**Prompt:** In the listing below, locate the line containing "line: (226, 326)" and the line containing "line: (1459, 1110)". Output both of them and every line between, exactly as written, and nothing more.

**Entries supplied:**
+===+
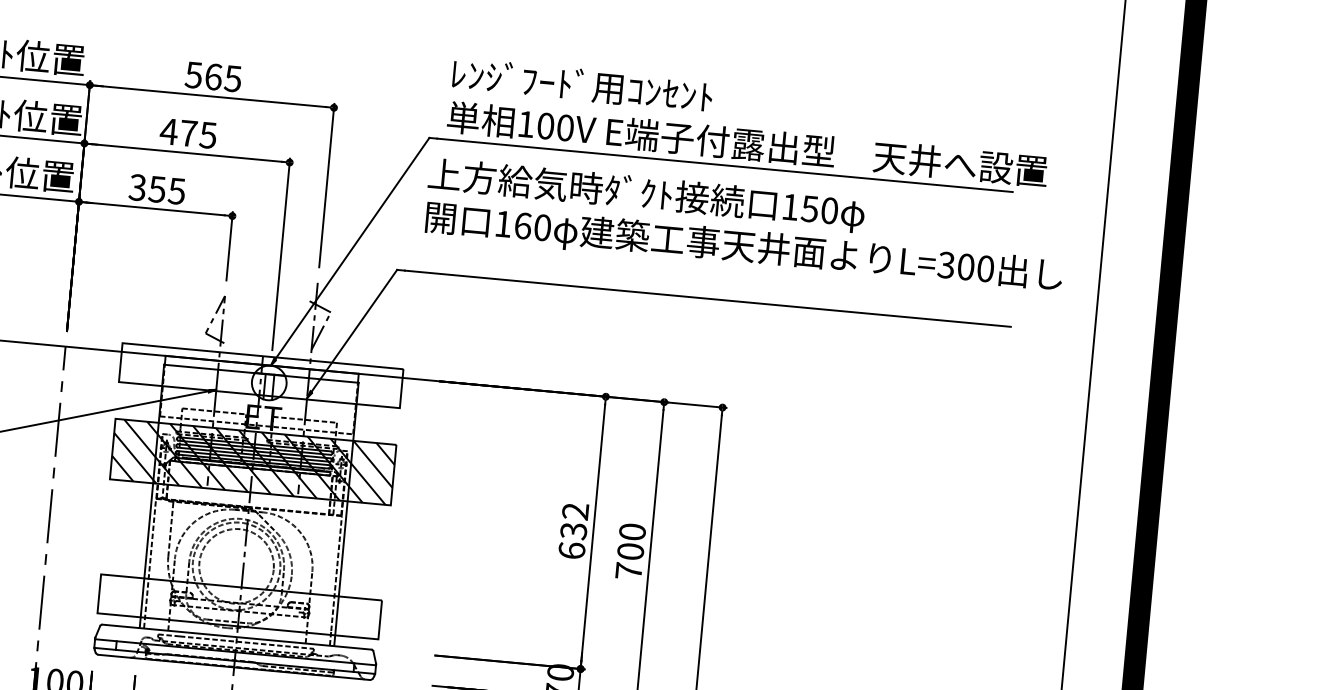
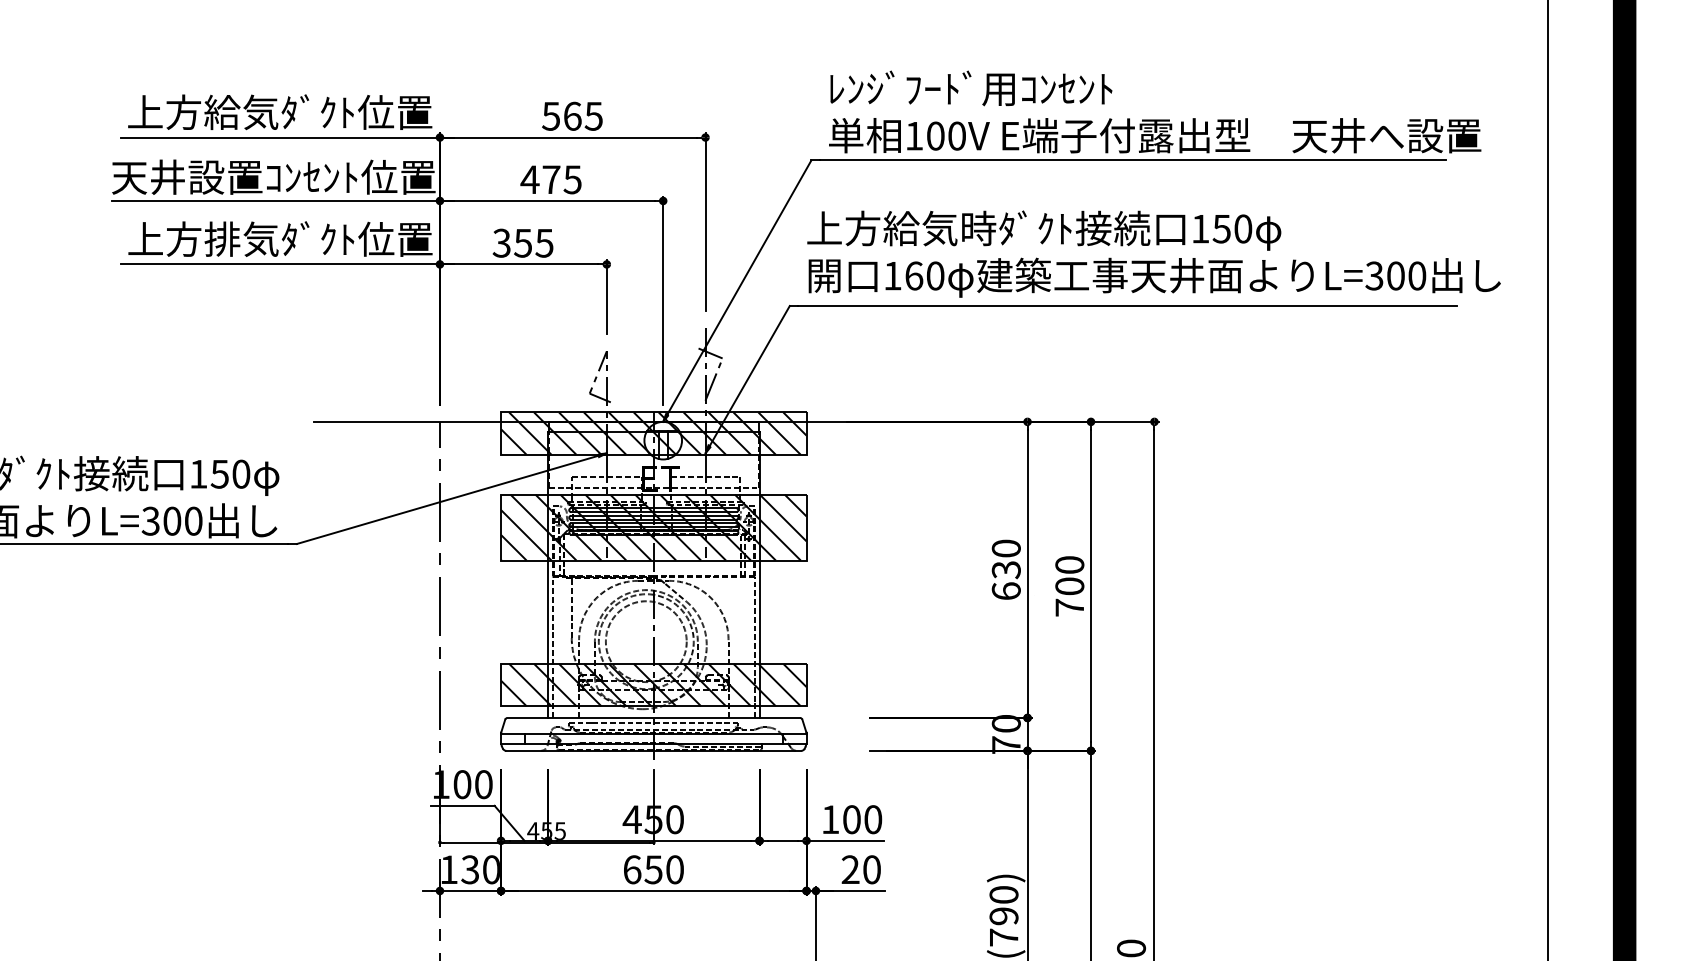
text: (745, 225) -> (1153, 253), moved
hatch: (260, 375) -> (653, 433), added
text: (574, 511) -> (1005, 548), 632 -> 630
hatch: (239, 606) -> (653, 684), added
+===+
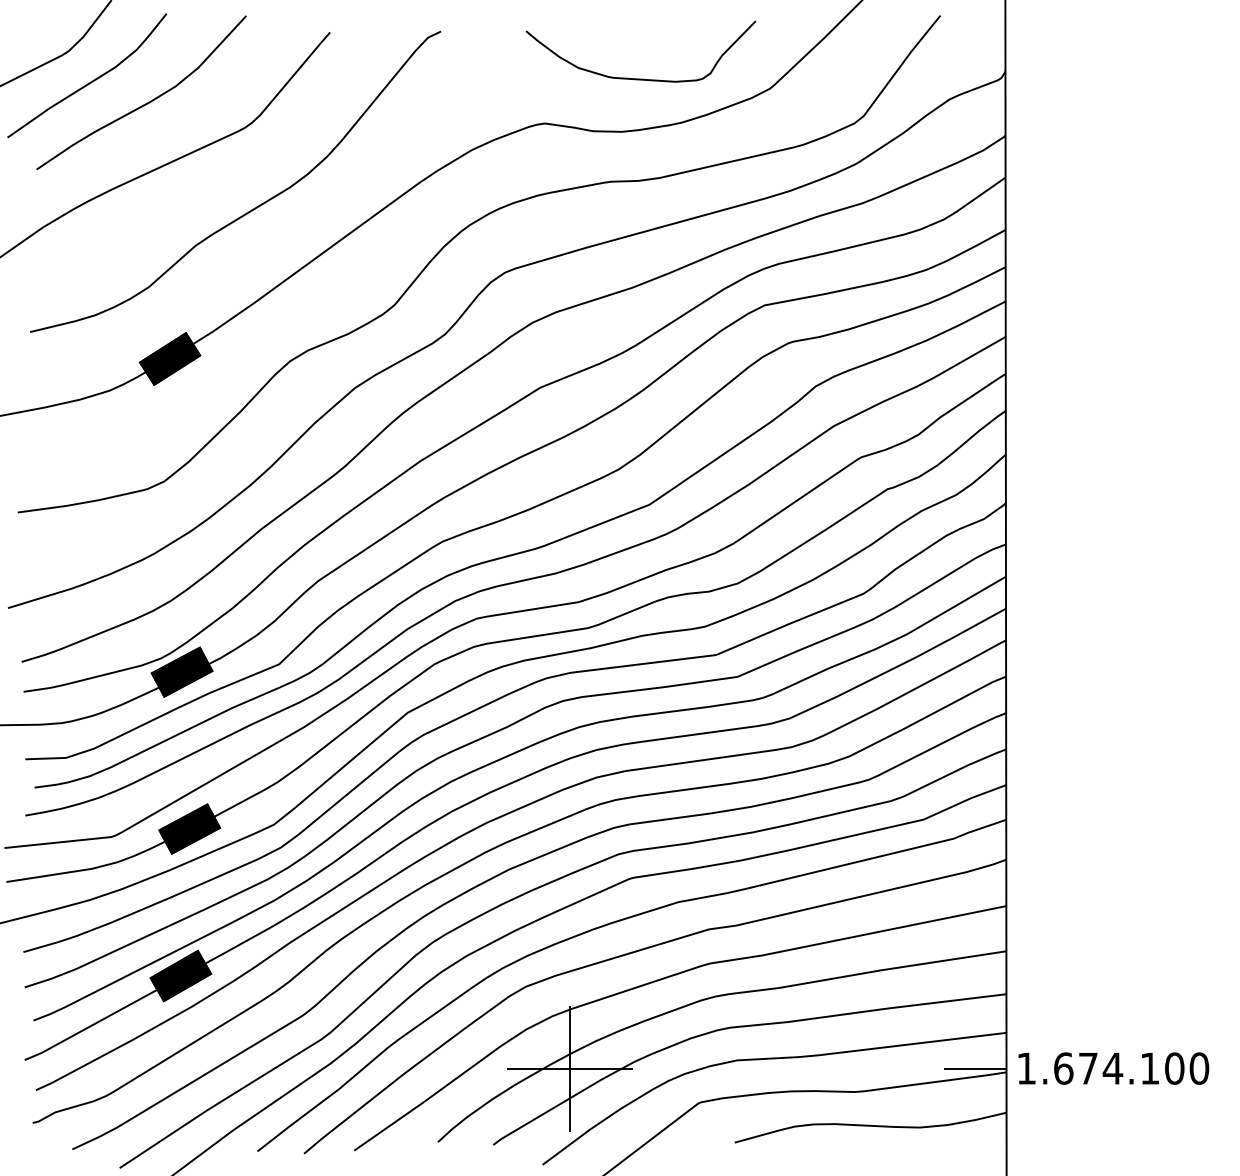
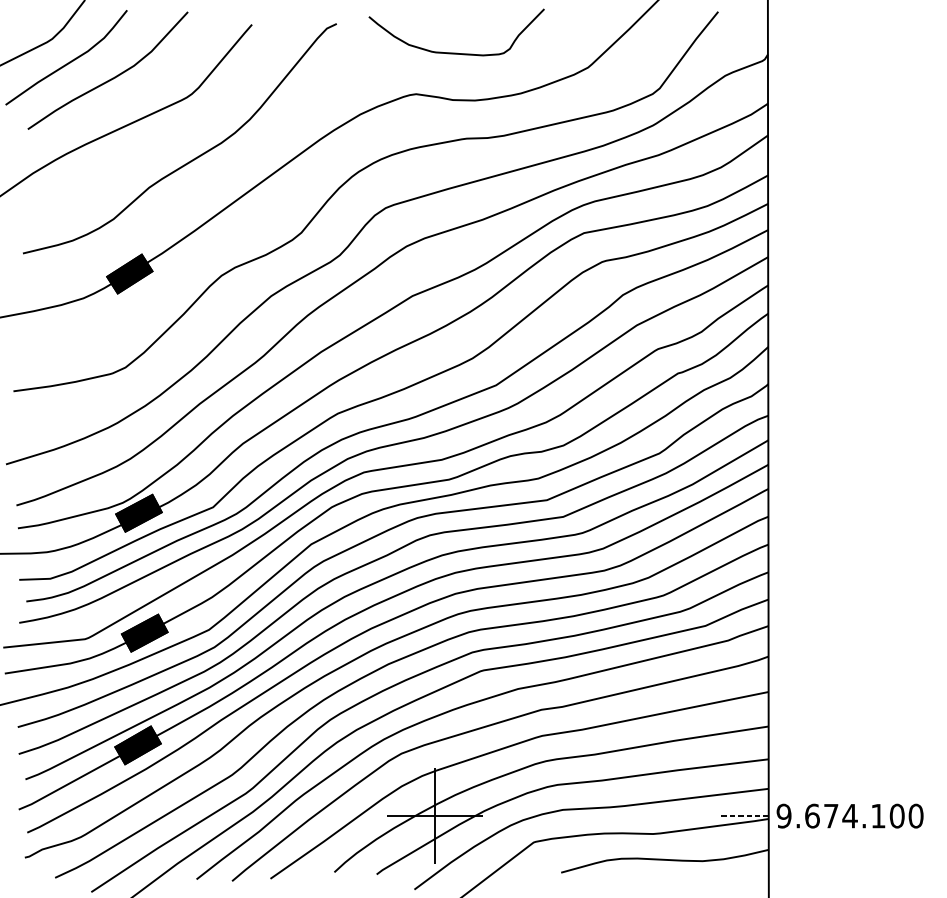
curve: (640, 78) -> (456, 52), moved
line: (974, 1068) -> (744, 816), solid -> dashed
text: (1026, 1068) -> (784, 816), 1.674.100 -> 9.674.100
+===+
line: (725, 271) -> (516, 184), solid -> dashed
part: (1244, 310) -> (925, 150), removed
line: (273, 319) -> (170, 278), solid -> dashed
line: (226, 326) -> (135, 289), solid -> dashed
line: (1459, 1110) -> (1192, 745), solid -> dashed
+===+
**Output below:**
line: (226, 326) -> (135, 289), solid -> dashed
line: (1459, 1110) -> (1192, 745), solid -> dashed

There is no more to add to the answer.